But wait. I'm being too harsh already. Nobody reads the bumpf anyway. Let's talk art. The show's hung in the scattershot/deliberate manner of covering the walls up high and down low. Sometimes this works, sometimes it overwhelms. Here, in the large interior space of Vegas, it works.
It is an eclectic show; there's a huge breadth to the idea of voyeurism and it gets explored here in its utmost. Sex and nudity unavoidably takes the dominant seat. The 'Peeping Tom', or the voyeur, always conjures the image of the perverse spy, looking into a world of all things naughty.
There's more to this show, though, and I was grateful for it. The shallow sexual reading of the show's title would have made it just another titillating show; frankly boring. In the year 2010 I'm finding it rare that images of quadriplegic sex or the blend between porn and art impresses as good art itself. I don't want to be shocked for shock's sake. I want to be impressed, and crossing taboos doesn't.
Interestingly, what the free-range hanging of the work doesn't often allow is as much appreciation for individual works. I think that was the point. The overall show is an overview of voyeurism. We're looking at cut-up drug photos and the photo portraits of a coy girl and the porn snipping without a crotch and the documented dead film extras and receiving a broad outline of what 'Peeping Tom' really meant. For that, I was grateful.
Zoe Troughton
A bit like a beguiling chocolate selection box with no list of flavours, this exhibition was an assortment of pieces; some delicious, some surprising, and some you wish you had never even contemplated. Peeping Tom curated, ironically if you happen to know the origins of the title phrase, by Keith Coventry was indeed a voyeuristic feast.

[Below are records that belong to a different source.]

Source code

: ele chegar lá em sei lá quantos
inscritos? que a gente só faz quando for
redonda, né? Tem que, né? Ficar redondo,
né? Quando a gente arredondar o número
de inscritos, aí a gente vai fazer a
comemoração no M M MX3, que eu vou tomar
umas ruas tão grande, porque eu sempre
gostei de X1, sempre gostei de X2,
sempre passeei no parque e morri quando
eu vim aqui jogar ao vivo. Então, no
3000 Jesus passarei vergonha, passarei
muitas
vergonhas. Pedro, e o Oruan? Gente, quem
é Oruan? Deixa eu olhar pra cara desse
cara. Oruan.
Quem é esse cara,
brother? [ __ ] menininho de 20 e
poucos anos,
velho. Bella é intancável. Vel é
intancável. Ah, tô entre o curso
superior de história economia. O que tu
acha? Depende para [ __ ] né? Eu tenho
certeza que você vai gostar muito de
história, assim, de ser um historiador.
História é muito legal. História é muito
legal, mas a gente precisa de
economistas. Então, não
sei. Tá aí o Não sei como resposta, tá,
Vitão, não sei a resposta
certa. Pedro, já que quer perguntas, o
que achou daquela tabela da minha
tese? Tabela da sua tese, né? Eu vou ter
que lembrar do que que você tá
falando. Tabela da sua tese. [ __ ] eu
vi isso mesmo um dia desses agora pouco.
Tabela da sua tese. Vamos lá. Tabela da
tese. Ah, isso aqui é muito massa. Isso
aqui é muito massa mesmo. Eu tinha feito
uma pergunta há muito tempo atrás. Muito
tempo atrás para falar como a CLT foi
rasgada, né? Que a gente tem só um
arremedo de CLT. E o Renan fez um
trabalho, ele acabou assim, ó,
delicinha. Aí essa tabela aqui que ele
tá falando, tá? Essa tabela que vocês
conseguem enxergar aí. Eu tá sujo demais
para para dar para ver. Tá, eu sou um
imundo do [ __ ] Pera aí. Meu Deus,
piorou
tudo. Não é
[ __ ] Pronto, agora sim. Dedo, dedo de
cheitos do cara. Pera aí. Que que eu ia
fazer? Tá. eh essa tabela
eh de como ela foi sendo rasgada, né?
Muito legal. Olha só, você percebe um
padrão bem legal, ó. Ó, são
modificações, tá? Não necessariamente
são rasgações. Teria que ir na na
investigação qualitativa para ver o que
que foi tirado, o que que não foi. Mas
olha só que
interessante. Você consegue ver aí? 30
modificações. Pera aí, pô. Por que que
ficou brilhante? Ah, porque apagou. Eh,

A general surveillance of the gallery revealed a surface representation of 'peeping'; tasters of eyes, mirrors, shadows and, of course, nudity. On closer inspection a multifaceted exposition of 'peeping toms' was revealed, each with his own observational inclination; private moments, secluded buildings and obsessively intricate geometry. When I looked closer still, stepped fully, albeit precariously, into the shoes of this 'curious, prying fellow' Tom, there were moments of intimate quiet that stood out amongst the noise. Moments that I wanted to magnify, pore over, and draw nearer to with my eyes.
This patchwork-like exhibition made me realise that whilst I do definitely like looking, I don't always like looking at what other people choose to show me. For me personal observation (secret observation even) involves a considerable element of quietude, so inevitably some of the more brash statements of intrusion and voyeurism jarred with me. It was instead pieces such as Emer O'Brien's portrait of a white horse, blissfully drowsy-looking, and apparently unaware that it was being photographed, and Thomas Hutton's microscopic dots on graph paper, that begged me to linger for a little longer.
Amidst the raucously trendy crowd, it was these pieces that offered me some ocular solace, and I can't deny that the thought of the majority being drawn to the more immediately demanding and boisterously explicit images, whilst I noticed the, perhaps, less noticeable, was strangely empowering.
It was with this thought that I moved from looking at the art work, to looking at the others looking at the art work. The saccadic motion of their eyes as they battled to decide between the art and the socialising became rather enthralling. Trying, without being noticed, to pre-empt where they would next settle their gaze, I became burningly aware of people throwing glances at me too. Slightly paranoid (and before I morphed into a true peeping tom, binoculars and all) I decided that I had done enough observation for one evening - but little was I prepared for being confronted by the unrelenting glare of the smokers and their glowing fag ends on my way out.